エリアスは楯で受け止めて、剣で払ってなんとか流し、流した剣で骸骨の頭を殴り、楯でもう一方の骸骨の胸を押す。
ミーナが祈る。神は彼女らに火の玉を降された。
火球がエリアスを中心に弾け飛ぶ。爆裂、骸骨剣士が吹き飛んだ。
「竜牙兵では足りなかったようね。でも、ね?」
女は怪しく微笑み、目を細めて、
「風よ、天より地に吹き降ろせ」と動けぬエリアスへ神の一撃を叩き込んだ。
エリアスは苦痛に呻き、血を吐き零す。だが、よろめいた。足が動いて……!
「動けるんだ。でも、そろそろ終わりにしましょうね」
魔女の唇が呪文を紡ぐ。その名も偉大なる、口に出すことすら憚られるその呪文、その名も──。
「神様、お願します!!」ミーナは加護を祈り、
「速き風よ、光と共に吹き荒れよ!」魔女の言葉は光を呼んだ。光は一点に収束し、灼熱を伴なった猛烈な風となってエリアストミーナに襲い来る。
閃光と爆音が世界を包んだ。
◇
「……」ミーナの指が動いた。
「い、生きて、る?」ミーナは呟く。神の奇跡がミーナを救ったらしい。
と、言うことはエリアスも──いた。
視線の先で、剣を魔女真っ二つに裂いていた。魔剣が魔女を両断していたのである。
魔女の体は光と共に砂となり消える。
しかし、依然として魔女の声はどこからとも無く聞こえてくるのであった。
「良く耐えた、よく生き残ったわ君たち。そして、良くぞこの私を倒した……」
エリアスとミーナは声の主を探す。四方を見──土壁はなくなっていた──、天を見、そして大地を見た。しかし、声の主は見つからない。
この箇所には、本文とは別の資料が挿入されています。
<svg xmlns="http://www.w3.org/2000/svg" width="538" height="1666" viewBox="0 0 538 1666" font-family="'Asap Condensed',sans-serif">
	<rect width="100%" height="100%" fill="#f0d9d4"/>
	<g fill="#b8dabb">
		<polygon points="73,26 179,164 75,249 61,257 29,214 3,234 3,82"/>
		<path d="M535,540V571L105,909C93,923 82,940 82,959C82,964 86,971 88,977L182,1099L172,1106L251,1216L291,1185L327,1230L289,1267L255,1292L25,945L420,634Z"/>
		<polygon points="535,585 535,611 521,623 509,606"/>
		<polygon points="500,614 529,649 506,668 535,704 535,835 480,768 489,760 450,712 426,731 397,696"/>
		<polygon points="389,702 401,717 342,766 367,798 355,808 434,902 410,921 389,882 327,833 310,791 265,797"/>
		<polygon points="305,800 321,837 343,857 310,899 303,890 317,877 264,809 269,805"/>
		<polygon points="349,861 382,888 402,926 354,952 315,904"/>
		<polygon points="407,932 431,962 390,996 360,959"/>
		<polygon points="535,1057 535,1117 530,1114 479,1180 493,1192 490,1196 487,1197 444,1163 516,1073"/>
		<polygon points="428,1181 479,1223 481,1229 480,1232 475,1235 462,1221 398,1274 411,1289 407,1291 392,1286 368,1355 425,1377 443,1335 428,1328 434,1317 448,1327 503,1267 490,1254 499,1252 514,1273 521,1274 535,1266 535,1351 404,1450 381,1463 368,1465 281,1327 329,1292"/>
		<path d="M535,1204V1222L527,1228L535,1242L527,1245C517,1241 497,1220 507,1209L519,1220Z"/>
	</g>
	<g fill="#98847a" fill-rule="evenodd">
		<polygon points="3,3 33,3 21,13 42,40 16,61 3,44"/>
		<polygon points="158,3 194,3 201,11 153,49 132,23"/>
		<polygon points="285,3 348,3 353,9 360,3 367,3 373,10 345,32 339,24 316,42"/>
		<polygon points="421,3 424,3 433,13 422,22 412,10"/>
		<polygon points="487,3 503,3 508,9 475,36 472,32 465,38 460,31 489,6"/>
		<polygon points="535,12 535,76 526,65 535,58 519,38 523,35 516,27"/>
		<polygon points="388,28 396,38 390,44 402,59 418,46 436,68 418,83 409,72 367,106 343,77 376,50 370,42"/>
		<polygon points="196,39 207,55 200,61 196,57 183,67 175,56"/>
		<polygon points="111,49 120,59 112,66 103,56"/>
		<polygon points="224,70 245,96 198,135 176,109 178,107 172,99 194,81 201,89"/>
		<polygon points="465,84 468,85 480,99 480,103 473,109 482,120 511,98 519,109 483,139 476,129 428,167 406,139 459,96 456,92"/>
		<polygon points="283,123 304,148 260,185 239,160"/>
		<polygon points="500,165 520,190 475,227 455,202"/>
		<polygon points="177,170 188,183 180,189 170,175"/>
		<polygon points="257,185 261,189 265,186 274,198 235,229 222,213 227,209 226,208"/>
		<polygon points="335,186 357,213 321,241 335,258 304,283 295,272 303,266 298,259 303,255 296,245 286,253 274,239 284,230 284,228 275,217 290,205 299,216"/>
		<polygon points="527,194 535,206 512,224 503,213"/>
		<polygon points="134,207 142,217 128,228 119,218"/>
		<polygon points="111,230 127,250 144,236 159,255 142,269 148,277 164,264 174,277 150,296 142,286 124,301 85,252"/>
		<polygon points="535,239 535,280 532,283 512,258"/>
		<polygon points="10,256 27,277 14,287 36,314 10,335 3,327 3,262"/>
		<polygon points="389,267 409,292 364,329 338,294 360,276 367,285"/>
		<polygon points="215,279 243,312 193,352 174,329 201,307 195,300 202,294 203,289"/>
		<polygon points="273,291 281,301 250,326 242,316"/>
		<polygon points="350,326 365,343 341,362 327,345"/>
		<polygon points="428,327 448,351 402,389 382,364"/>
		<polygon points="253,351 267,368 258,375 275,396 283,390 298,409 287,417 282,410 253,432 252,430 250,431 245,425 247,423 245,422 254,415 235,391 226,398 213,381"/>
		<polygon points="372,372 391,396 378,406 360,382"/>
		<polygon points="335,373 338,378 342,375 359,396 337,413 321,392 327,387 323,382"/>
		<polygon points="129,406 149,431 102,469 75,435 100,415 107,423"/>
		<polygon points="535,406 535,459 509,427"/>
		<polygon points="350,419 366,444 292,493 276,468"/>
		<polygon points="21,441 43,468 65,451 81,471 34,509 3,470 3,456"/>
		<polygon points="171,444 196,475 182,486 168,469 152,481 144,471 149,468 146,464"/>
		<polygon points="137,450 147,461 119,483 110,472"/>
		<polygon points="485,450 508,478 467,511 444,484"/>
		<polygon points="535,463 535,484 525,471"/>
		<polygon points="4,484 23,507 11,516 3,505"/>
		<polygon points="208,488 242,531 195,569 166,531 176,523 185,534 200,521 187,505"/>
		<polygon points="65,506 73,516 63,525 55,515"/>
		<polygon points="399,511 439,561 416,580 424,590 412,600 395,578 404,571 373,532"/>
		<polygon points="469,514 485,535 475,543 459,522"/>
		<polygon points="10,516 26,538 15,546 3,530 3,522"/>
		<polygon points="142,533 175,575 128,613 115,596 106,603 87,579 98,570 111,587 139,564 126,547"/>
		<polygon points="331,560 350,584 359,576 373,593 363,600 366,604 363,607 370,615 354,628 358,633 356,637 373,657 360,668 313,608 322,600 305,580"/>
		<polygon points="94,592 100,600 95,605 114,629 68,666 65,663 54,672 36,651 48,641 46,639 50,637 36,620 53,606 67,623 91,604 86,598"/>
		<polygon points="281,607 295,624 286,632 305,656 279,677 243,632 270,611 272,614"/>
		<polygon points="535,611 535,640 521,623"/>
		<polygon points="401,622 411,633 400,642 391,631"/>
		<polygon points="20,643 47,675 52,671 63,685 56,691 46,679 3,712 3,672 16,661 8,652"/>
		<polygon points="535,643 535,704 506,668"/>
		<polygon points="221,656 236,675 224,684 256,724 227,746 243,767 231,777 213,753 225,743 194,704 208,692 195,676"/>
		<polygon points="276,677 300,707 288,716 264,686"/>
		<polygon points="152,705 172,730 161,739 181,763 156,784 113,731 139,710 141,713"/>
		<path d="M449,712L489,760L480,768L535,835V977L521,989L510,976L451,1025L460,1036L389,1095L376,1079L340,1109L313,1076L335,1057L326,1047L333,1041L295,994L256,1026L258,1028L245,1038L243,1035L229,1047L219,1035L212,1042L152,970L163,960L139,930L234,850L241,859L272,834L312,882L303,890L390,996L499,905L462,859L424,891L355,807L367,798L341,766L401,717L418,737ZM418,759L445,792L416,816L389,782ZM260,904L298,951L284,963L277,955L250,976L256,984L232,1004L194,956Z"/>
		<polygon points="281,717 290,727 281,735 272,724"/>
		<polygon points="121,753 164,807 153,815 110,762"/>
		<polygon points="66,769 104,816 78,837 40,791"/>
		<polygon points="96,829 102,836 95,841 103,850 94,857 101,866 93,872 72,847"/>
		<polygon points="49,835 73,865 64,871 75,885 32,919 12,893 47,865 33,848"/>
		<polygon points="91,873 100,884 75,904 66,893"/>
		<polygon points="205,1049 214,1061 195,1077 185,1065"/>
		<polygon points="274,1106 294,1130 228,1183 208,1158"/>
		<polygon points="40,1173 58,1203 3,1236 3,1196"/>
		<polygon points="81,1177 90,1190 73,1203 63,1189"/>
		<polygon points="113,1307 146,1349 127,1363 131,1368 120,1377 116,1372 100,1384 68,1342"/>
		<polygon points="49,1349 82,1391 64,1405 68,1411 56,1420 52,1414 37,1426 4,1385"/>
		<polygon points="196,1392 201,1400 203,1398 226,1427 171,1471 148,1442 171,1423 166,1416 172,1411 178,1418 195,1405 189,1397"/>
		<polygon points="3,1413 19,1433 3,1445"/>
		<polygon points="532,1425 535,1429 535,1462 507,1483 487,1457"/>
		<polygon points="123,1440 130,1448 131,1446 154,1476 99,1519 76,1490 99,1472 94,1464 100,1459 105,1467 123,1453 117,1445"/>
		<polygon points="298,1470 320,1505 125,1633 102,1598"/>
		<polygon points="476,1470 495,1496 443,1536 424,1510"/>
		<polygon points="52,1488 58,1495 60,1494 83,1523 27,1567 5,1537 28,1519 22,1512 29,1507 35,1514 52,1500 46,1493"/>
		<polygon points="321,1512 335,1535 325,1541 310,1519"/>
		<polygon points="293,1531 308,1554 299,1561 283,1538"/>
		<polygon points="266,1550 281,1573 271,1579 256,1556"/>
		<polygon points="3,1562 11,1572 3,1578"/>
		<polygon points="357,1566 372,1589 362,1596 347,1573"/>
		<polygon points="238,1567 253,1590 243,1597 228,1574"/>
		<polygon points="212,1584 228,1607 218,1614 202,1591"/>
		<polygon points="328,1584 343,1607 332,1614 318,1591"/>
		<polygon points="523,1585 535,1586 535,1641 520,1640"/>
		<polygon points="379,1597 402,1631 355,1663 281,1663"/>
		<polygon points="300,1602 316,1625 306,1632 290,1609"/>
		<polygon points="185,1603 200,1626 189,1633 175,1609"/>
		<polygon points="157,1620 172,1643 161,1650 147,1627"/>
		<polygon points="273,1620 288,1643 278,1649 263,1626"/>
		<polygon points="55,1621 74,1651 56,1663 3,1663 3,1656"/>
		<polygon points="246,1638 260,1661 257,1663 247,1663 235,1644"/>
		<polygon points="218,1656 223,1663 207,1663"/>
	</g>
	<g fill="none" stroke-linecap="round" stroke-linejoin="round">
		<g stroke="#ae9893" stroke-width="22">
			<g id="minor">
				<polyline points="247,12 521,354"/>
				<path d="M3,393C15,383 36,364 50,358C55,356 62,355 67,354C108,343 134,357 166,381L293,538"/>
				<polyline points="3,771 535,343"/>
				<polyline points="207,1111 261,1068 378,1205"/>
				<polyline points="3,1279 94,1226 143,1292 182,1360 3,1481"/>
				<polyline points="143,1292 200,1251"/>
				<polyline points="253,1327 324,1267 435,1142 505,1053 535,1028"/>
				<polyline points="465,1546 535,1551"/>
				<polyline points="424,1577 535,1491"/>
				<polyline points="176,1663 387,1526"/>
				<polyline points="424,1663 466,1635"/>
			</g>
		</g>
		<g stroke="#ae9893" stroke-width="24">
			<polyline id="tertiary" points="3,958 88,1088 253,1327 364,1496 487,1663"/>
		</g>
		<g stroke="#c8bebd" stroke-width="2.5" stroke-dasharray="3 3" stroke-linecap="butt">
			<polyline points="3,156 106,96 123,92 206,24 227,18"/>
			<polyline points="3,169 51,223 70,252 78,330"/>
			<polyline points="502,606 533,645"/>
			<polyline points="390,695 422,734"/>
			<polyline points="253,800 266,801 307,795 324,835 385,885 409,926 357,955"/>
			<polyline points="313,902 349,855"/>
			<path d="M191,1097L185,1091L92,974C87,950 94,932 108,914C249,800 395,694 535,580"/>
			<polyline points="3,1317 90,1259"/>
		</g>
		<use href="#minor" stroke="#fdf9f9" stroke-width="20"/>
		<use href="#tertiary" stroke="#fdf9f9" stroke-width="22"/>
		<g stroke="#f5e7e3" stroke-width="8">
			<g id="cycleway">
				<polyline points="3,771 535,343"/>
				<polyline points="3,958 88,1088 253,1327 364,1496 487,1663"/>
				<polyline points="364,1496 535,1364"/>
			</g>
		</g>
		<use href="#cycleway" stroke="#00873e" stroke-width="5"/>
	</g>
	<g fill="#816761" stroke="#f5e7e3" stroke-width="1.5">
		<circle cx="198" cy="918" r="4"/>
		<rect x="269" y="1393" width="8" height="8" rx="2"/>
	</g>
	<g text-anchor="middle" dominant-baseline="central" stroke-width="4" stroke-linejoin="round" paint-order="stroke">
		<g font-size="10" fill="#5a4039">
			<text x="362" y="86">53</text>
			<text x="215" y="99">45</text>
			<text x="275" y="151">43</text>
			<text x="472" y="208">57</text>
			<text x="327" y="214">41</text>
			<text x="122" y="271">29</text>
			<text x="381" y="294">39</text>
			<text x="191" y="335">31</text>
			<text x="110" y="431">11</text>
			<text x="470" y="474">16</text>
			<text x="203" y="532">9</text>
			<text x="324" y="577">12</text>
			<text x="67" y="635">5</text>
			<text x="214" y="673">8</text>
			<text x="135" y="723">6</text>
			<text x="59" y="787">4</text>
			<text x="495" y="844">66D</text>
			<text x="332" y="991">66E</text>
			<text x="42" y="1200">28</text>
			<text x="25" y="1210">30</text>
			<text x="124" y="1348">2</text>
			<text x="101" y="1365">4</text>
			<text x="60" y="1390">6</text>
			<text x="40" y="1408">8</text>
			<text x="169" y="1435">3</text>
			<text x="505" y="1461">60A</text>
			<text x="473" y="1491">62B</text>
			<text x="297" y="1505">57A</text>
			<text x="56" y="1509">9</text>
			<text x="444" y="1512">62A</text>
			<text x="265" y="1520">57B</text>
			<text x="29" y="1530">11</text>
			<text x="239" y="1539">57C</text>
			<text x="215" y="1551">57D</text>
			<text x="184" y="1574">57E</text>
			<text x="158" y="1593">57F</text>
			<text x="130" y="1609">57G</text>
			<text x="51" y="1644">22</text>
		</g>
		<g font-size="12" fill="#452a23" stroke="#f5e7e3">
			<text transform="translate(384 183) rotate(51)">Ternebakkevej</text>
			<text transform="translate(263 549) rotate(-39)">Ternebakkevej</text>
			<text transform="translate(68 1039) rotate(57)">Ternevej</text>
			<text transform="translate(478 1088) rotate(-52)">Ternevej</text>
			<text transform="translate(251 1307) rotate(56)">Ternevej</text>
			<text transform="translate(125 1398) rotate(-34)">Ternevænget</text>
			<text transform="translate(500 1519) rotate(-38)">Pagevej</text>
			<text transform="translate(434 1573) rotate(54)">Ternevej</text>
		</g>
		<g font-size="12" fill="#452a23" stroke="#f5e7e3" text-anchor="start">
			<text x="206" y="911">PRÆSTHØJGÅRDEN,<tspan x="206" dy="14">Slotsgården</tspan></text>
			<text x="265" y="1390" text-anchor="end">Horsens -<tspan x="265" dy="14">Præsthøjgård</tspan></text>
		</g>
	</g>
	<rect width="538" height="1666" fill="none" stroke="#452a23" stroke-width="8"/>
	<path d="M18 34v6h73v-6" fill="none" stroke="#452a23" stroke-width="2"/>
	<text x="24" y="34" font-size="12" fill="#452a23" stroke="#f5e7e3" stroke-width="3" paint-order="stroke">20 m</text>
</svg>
「この草原を出るまで、この馬を君たちに貸してあげよう。今日の勝利を記念してね。二人乗れるように、専用の鞍を装備してあるから大丈夫」
見れば、女の乗ってきた馬だけが無事な姿で静かに佇んでいる。少年と少女は声の主を探した。
「これからも生きて。そして私をもっと楽しませて。もっともっと死線を潜って。もっともっと強くなって。そして、もっともっと冒険をして」
声は好き勝手なことを言う。だが声の主は見つからない。
「それが、君たちに望む私の想い」
声は、それを最後に消えた。
◇
今、南へ向かう馬がいる。馬は、二人の子供を乗せていた。
エリアスとミーナの二人である。
彼らは南にあると言う"帝国"を目指して馬を走らせていた。
やがて、イングラスから聞いていた城壁が見えてくる。無限に続く城壁が。
長城である。
そして、長城の要所に築かれた砦に門が設えてあるらしい。
"帝国"への入り口、玄関口。彼らはそこを目指して駆ける。
彼らは駆ける。
ただ、先を目指して駆け行くのみであった。